The team hit gold on the second dive of the expedition, finding and filming three more Sodwana Bay coelacanths in a deep-water cave. Tragically, that dive ended in disaster when cameraman Christo Serfontein experienced difficulties on the ascent. In an attempt to help him, second cameraman Dennis Harding ascended too quickly, and died shortly after surfacing. Serfontein received emergency recompression and survived. A return expedition in May 2001 by the same team yielded encounters with several more coelacanths, some of which had been seen in 2000; others were believed to constitute new sightings. With their 2000 and 2001 expeditions, Timm and his fellow explorers set several records. Not only were they the first people ever to see coelacanths in their natural habitat without the aid of a submersible, but they also discovered the African mainland’s first living colony of these ancient fish, which includes the largest recorded individual, measuring approximately 6.5 feet in length. Since their initial discovery in 2000, the coelacanths of Sodwana have been the subjects of several research initiatives, including tissue sampling by coelacanth expert Hans Fricke using a dart probe in 2003. These samples provided genetic proof that the Sodwana coelacanths were of the same species as those discovered in the Comoros.

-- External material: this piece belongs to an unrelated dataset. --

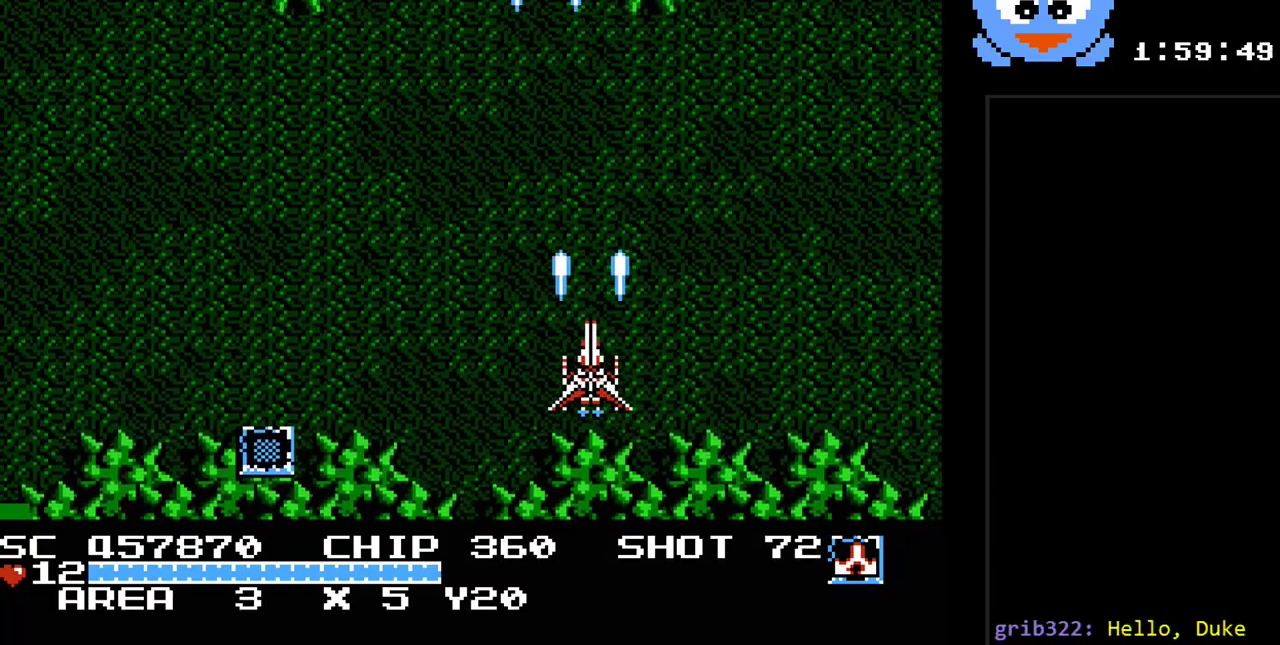
{"buttons": ["Y", "DPAD_UP", "DPAD_LEFT"], "events": [[483, "DPAD_LEFT", "down"], [483, "DPAD_UP", "down"]]}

Timm remained closely involved with coelacanth research after his initial discovery in 2000, and assisted with the most recent research expedition in 2013. During that expedition, which involved 44 trimix dives to the coelacanths’ natural habitat, 19 of the prehistoric fish were seen, including five confirmed re-sightings. The expedition also resulted in three new additions to the Sodwana Bay coelacanth photographic identification database, run by Dr. Kerry Sink of the South African National Biodiversity Institute, where there are 32 individual coelacanths recorded to date. During the 2013 expedition, one coelacanth was fitted with a data-logging satellite tag, which will provide information about the fish’s movements and habits. Since the discovery of the Sodwana Bay coelacanths 14 years ago, our knowledge of these fascinating living fossils has increased exponentially. In the wake of his tragic passing, Timm should be remembered as a diver who pushed the boundaries of human exploration to contribute to the discovery of one of nature’s most fascinating creatures.